Our cohort consisted of 361 patients included in the AS arm of the HAROW (Hormonal Treatment, Active Surveillance, Radiation Therapy, OP, Watchful Waiting) study, an observational health service study in Germany. Descriptive characteristics and active-treatment-free survival (ATFS), surgical outcomes, and triggers for active treatment were assessed.
Currently, only 15% of all patients with localized PCa were treated with AS. At baseline, 83% and 58% of all AS patients met the Chism and PRIAS low-risk criteria, respectively. After a median follow-up of 24 months, no systemic progression was observed, 5 patients died of non-disease-specific causes and active treatment was delivered in 20.5% of all patients. Triggers for active therapy were progression at biopsy (42%), rise in prostate-specific antigen level (27%), medical advice (16%) and patient's preference (10%), respectively.
Our short-term results indicate that - in the hands of office-based urologists - active surveillance might represent a feasible treatment option for patients with localized PCa. The majority of patients were free of active treatment 2 years after AS initiation. Generally accepted inclusion and progression criteria are lacking and should be developed in order to facilitate and standardize AS in patients with low-risk PCa.
迄今为止,关于主动监测(AS)的证据仅限于基于方案的研究,而医疗中心以外的当前实践模式尚不清楚。

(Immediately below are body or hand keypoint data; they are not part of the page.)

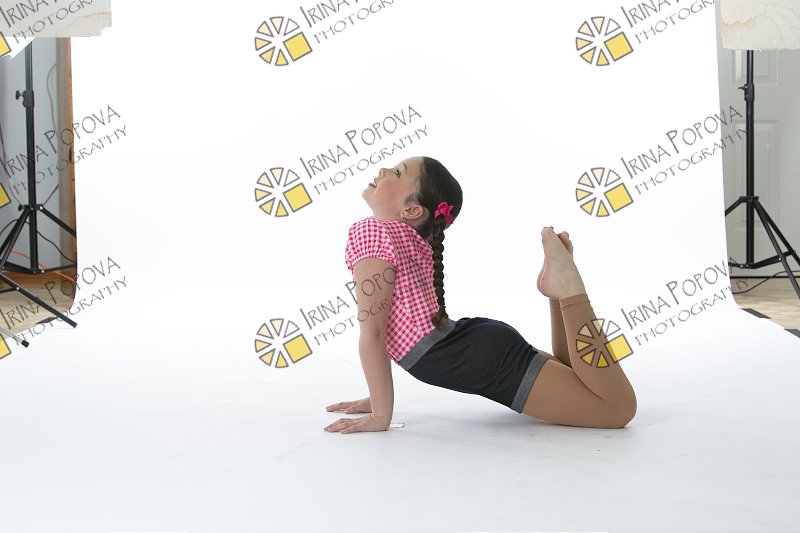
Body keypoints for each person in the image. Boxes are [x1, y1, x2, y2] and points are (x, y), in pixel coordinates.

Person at [324, 156, 637, 434]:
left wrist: (380, 415)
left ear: (412, 210)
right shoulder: (402, 235)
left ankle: (569, 290)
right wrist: (376, 396)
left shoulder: (372, 232)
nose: (382, 170)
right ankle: (558, 294)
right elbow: (392, 328)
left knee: (616, 409)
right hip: (473, 345)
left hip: (474, 357)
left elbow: (374, 333)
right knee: (581, 377)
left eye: (396, 172)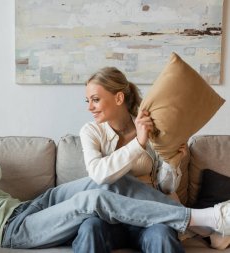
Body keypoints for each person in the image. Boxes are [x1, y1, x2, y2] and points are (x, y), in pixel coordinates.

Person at [0, 113, 230, 253]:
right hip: (12, 232)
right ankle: (201, 219)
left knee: (102, 182)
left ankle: (201, 227)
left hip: (26, 208)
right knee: (93, 202)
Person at [79, 66, 224, 252]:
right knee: (89, 228)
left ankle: (201, 222)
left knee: (161, 235)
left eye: (95, 100)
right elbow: (98, 175)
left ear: (119, 98)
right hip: (108, 218)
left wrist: (173, 162)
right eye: (88, 101)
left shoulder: (150, 128)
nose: (89, 107)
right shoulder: (91, 132)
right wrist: (138, 143)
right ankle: (202, 221)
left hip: (151, 216)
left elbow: (165, 188)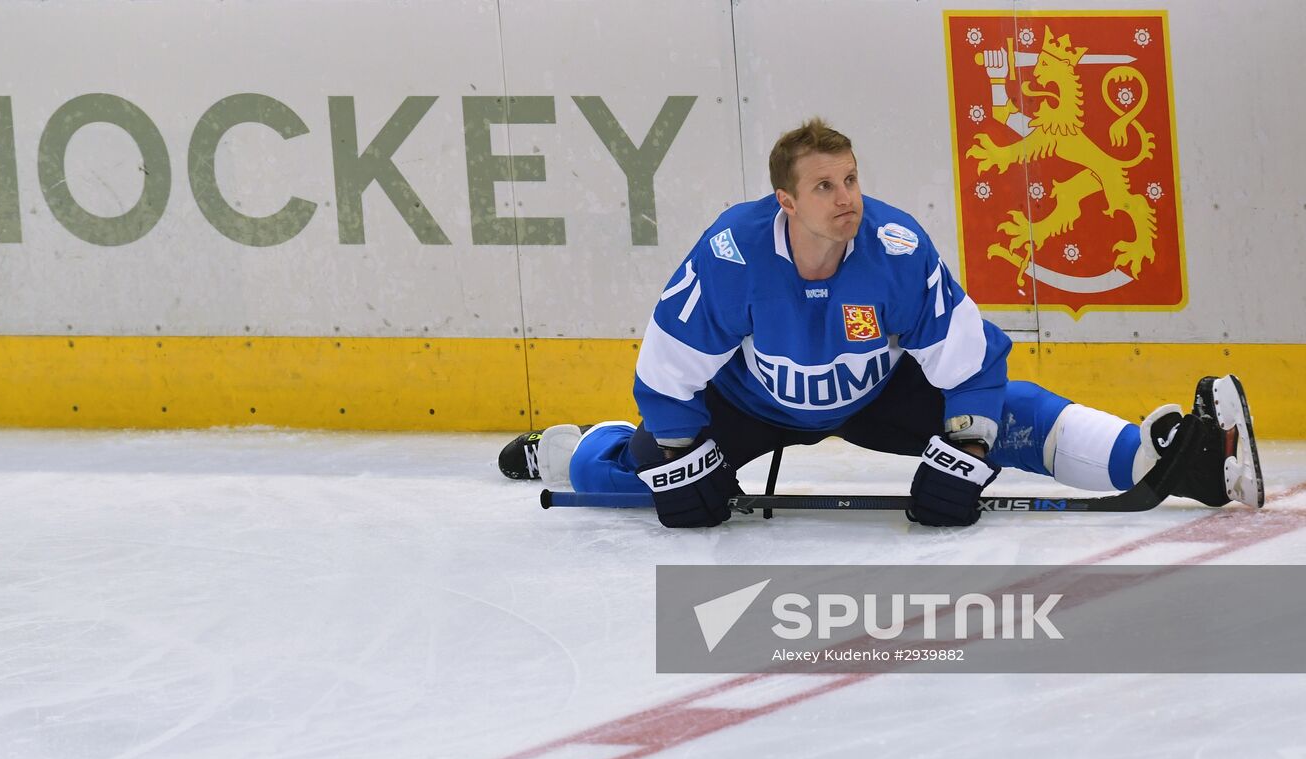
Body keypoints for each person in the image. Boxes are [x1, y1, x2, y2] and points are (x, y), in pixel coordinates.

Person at [498, 118, 1264, 528]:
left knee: (1013, 415)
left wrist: (965, 446)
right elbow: (665, 374)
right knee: (635, 483)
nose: (847, 198)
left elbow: (970, 365)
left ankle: (1156, 457)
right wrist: (674, 454)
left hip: (874, 393)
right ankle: (562, 452)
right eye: (825, 185)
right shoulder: (732, 253)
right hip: (750, 402)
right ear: (786, 203)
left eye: (853, 178)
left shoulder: (896, 249)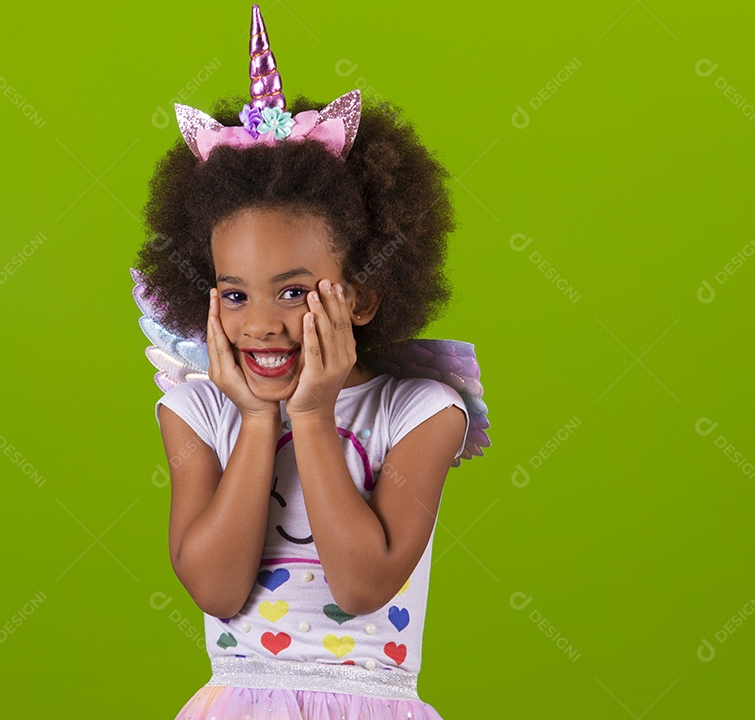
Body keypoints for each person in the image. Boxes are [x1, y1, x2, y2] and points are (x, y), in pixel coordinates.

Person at [131, 6, 491, 718]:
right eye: (235, 293)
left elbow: (362, 586)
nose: (261, 324)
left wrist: (313, 413)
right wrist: (258, 421)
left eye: (293, 291)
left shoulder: (422, 412)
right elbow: (216, 587)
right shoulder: (199, 411)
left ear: (360, 296)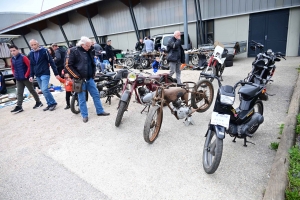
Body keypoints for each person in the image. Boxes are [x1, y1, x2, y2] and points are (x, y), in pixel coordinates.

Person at [65, 36, 110, 123]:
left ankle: (100, 111)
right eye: (88, 45)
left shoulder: (90, 50)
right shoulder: (73, 51)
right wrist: (76, 76)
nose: (90, 47)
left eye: (90, 45)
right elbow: (68, 65)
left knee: (96, 95)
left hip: (90, 78)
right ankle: (84, 115)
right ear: (82, 45)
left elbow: (92, 62)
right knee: (81, 98)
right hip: (79, 80)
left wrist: (93, 73)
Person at [8, 45, 43, 113]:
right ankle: (19, 106)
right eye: (11, 51)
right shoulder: (12, 59)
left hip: (26, 78)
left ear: (18, 50)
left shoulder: (23, 57)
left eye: (14, 50)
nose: (13, 52)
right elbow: (12, 68)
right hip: (18, 79)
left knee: (31, 90)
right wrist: (14, 74)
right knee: (19, 92)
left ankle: (38, 102)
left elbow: (29, 66)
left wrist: (26, 75)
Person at [28, 39, 60, 111]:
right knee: (42, 90)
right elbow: (31, 65)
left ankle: (53, 103)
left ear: (38, 44)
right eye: (32, 45)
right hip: (37, 74)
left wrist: (56, 73)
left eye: (35, 44)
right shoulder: (31, 53)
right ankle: (49, 104)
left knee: (45, 89)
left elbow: (51, 62)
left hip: (45, 73)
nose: (33, 46)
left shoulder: (44, 51)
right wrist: (31, 75)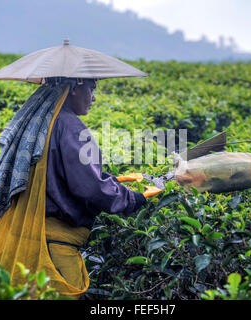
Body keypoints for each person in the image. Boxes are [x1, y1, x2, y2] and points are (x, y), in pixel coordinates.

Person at [44, 78, 158, 297]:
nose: (94, 97)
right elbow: (91, 188)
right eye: (91, 88)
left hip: (32, 239)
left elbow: (63, 176)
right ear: (75, 88)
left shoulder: (43, 121)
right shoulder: (69, 125)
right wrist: (135, 199)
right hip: (55, 246)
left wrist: (114, 181)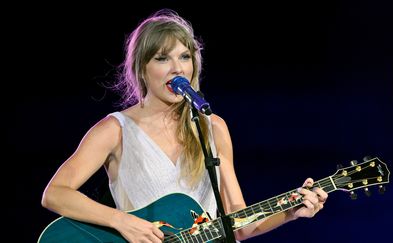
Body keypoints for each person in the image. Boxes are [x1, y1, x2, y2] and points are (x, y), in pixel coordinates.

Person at [41, 9, 327, 242]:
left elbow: (238, 223)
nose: (177, 68)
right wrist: (122, 222)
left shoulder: (212, 128)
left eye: (184, 57)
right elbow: (55, 193)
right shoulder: (115, 130)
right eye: (162, 58)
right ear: (142, 68)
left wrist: (291, 210)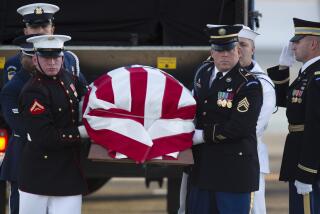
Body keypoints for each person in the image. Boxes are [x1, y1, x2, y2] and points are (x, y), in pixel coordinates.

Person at [186, 25, 263, 214]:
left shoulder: (248, 84)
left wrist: (202, 136)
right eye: (219, 50)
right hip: (202, 167)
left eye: (229, 49)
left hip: (233, 172)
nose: (225, 55)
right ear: (212, 52)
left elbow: (240, 127)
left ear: (238, 51)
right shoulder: (203, 73)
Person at [17, 34, 88, 214]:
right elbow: (45, 138)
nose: (52, 63)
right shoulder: (34, 91)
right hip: (39, 174)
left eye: (56, 57)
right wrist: (83, 132)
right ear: (35, 59)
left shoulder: (67, 77)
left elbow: (86, 97)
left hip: (68, 172)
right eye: (45, 58)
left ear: (63, 58)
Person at [267, 18, 320, 214]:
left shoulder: (317, 77)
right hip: (299, 156)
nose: (292, 45)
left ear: (313, 44)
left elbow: (316, 127)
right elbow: (285, 102)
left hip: (310, 164)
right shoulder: (307, 74)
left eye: (298, 41)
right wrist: (282, 68)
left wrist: (307, 172)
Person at [238, 25, 276, 214]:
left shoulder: (263, 84)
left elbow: (254, 127)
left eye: (243, 44)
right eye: (233, 45)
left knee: (252, 210)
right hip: (216, 158)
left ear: (253, 49)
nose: (238, 49)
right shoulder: (211, 75)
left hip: (248, 157)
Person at [0, 34, 39, 214]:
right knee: (20, 206)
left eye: (37, 56)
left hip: (49, 157)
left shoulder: (54, 81)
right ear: (22, 57)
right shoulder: (13, 87)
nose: (34, 60)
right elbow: (18, 124)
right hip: (24, 153)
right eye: (30, 56)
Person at [3, 3, 85, 85]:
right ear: (25, 31)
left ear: (52, 30)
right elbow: (11, 95)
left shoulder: (69, 58)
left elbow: (84, 92)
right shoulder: (14, 63)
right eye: (34, 27)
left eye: (45, 26)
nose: (40, 31)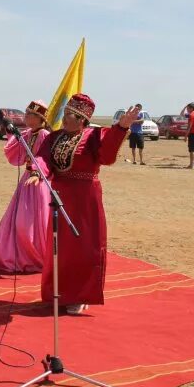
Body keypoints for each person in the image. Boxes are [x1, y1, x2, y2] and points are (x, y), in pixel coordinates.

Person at [33, 94, 138, 316]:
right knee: (61, 246)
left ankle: (81, 295)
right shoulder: (55, 137)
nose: (65, 119)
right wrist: (37, 171)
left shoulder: (93, 135)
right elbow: (43, 158)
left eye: (70, 116)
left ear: (81, 119)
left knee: (84, 246)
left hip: (85, 197)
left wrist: (121, 128)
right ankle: (59, 292)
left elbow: (107, 156)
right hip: (60, 197)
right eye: (65, 115)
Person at [0, 100, 51, 273]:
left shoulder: (44, 135)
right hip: (26, 181)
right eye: (26, 113)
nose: (26, 116)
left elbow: (46, 158)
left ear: (40, 118)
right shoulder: (29, 133)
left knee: (32, 223)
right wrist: (11, 133)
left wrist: (38, 172)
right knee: (18, 220)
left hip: (39, 181)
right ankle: (20, 255)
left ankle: (38, 256)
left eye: (30, 114)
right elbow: (18, 152)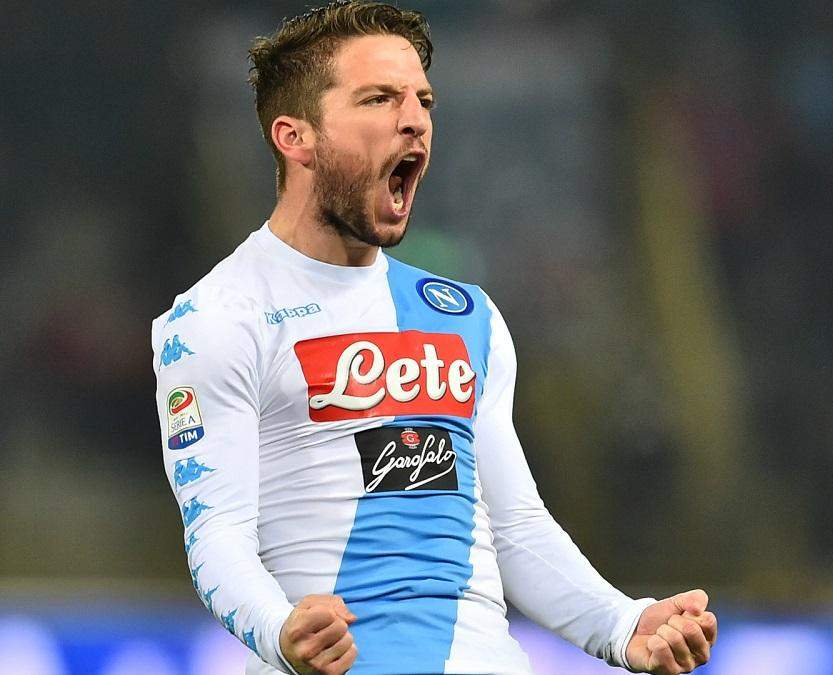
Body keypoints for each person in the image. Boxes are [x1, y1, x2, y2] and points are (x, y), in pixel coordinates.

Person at [151, 2, 718, 674]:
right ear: (295, 138)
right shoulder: (216, 318)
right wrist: (279, 632)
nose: (414, 119)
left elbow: (515, 524)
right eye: (378, 99)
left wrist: (621, 623)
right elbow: (216, 532)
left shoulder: (465, 315)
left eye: (423, 100)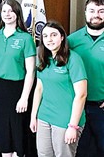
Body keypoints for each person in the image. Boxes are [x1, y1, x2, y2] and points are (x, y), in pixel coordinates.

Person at [0, 0, 36, 157]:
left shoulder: (25, 38)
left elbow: (30, 71)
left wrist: (24, 98)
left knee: (17, 129)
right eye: (4, 11)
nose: (7, 14)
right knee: (2, 129)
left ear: (17, 13)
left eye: (11, 11)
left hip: (19, 88)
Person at [30, 21, 87, 156]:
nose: (49, 39)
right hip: (44, 117)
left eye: (54, 35)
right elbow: (39, 88)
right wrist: (34, 116)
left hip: (65, 119)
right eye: (45, 36)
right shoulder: (43, 58)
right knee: (44, 154)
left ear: (62, 37)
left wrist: (73, 126)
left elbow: (82, 94)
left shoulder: (73, 59)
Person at [68, 0, 104, 157]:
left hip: (101, 107)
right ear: (85, 13)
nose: (96, 15)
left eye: (101, 11)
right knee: (81, 151)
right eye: (92, 10)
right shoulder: (71, 40)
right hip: (77, 108)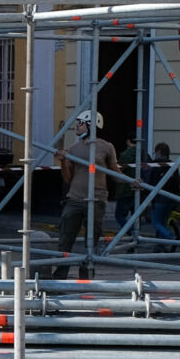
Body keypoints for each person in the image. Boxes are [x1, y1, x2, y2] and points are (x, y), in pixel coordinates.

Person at [53, 110, 121, 268]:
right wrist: (63, 162)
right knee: (65, 238)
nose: (77, 126)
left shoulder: (106, 147)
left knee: (92, 240)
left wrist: (131, 182)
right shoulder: (74, 149)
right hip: (75, 199)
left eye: (81, 123)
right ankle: (60, 275)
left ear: (92, 126)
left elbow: (114, 171)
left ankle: (87, 275)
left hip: (97, 199)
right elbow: (67, 178)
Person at [141, 142, 176, 240]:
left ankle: (170, 237)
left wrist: (148, 198)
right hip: (171, 198)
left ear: (159, 152)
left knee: (156, 223)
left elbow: (150, 181)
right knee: (163, 223)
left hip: (158, 199)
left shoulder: (153, 165)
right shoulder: (172, 164)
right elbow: (177, 182)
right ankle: (161, 245)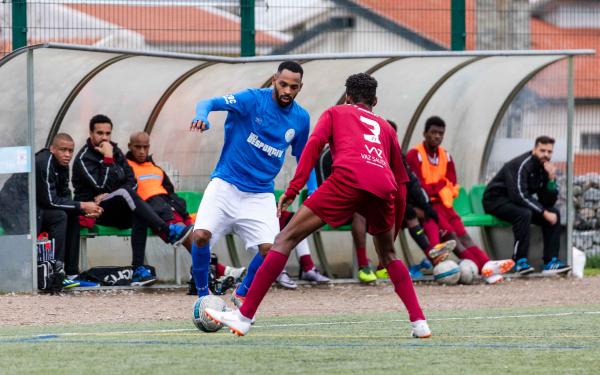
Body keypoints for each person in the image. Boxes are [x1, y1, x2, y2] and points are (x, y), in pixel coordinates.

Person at [206, 73, 432, 339]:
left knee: (284, 240)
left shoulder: (336, 112)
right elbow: (401, 182)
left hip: (347, 179)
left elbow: (312, 147)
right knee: (390, 256)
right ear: (375, 100)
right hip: (383, 188)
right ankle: (420, 323)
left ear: (347, 97)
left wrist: (292, 190)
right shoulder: (387, 129)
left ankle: (244, 317)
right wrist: (391, 231)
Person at [189, 61, 317, 299]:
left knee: (271, 251)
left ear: (300, 87)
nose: (287, 91)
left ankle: (241, 295)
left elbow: (303, 157)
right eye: (283, 84)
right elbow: (209, 102)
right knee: (200, 236)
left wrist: (314, 189)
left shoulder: (301, 118)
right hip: (226, 184)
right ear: (273, 81)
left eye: (293, 86)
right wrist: (202, 116)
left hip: (260, 194)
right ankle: (202, 296)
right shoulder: (251, 99)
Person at [314, 122, 453, 284]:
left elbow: (407, 181)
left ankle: (389, 265)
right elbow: (326, 188)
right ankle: (363, 266)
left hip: (364, 204)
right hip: (338, 206)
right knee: (361, 211)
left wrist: (422, 206)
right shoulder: (331, 155)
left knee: (401, 211)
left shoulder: (384, 154)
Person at [72, 114, 192, 286]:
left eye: (108, 133)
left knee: (136, 208)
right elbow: (99, 185)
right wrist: (107, 159)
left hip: (116, 207)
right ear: (91, 134)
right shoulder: (84, 158)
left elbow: (131, 180)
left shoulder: (116, 151)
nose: (104, 138)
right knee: (124, 193)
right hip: (95, 211)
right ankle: (167, 230)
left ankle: (138, 269)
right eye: (100, 133)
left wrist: (110, 188)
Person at [125, 131, 247, 290]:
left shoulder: (155, 168)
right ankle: (218, 269)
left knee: (193, 230)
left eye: (145, 147)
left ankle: (212, 270)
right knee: (188, 234)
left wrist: (182, 212)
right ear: (130, 147)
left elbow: (170, 192)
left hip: (168, 207)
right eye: (137, 147)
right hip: (152, 212)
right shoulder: (126, 166)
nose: (142, 151)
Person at [406, 116, 515, 284]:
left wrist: (438, 186)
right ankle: (483, 268)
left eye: (440, 133)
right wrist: (440, 185)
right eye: (433, 132)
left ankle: (487, 265)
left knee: (464, 236)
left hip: (445, 204)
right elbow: (419, 186)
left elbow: (452, 183)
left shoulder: (446, 156)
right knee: (453, 239)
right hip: (428, 205)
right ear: (424, 133)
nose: (437, 136)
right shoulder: (415, 154)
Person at [483, 136, 571, 275]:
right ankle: (520, 262)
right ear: (534, 149)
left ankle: (550, 262)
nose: (546, 155)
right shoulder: (521, 164)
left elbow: (547, 201)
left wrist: (551, 179)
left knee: (554, 212)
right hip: (495, 200)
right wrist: (543, 213)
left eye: (549, 152)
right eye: (542, 150)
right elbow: (519, 195)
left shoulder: (544, 168)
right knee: (524, 213)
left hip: (515, 202)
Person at [35, 133, 104, 287]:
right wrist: (82, 206)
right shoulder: (44, 162)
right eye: (63, 150)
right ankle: (56, 271)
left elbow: (64, 197)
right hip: (21, 211)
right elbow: (50, 200)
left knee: (72, 215)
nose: (67, 155)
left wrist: (83, 211)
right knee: (60, 216)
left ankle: (71, 273)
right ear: (52, 149)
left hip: (40, 210)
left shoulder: (63, 166)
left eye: (70, 151)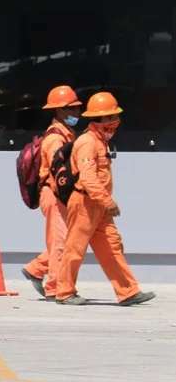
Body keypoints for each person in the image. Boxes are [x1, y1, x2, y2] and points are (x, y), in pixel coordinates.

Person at [53, 92, 155, 306]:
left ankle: (128, 291)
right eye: (108, 118)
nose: (113, 122)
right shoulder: (88, 143)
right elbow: (88, 177)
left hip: (98, 206)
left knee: (111, 246)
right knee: (75, 248)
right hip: (84, 203)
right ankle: (64, 292)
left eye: (114, 117)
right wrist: (107, 201)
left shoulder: (101, 141)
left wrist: (104, 203)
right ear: (96, 120)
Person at [21, 85, 82, 300]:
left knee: (66, 240)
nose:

这项工作的目标是了解德国门诊泌尿科医生管理的局限性前列腺癌(PCa)患者的AS当前治疗模式。
我们的队列由361名纳入HAROW(激素治疗、主动监测、放射治疗、手术、观察等待)研究AS组的患者组成,这是一项德国的观察性卫生服务研究。评估了描述性特征、无主动治疗生存期(ATFS)、手术结果和主动治疗的触发因素。
目前,所有局限性PCa患者中只有15%接受了AS治疗。在基线时,所有AS患者中分别有83%和58%符合Chism和PRIAS低风险标准。中位随访24个月后,未观察到全身进展,5例患者死于非疾病特异性原因,20.5%的患者接受了主动治疗。主动治疗的触发因素分别为活检进展(42%)、前列腺特异性抗原水平升高(27%)、医学建议(16%)和患者偏好(10%)。
我们的短期结果表明,在门诊泌尿科医生手中,主动监测可能是局限性PCa患者的一种可行治疗选择。大多数患者在开始AS治疗2年后未接受主动治疗。缺乏普遍接受的纳入和进展标准,应制定这些标准以促进和规范低风险PCa患者的AS治疗。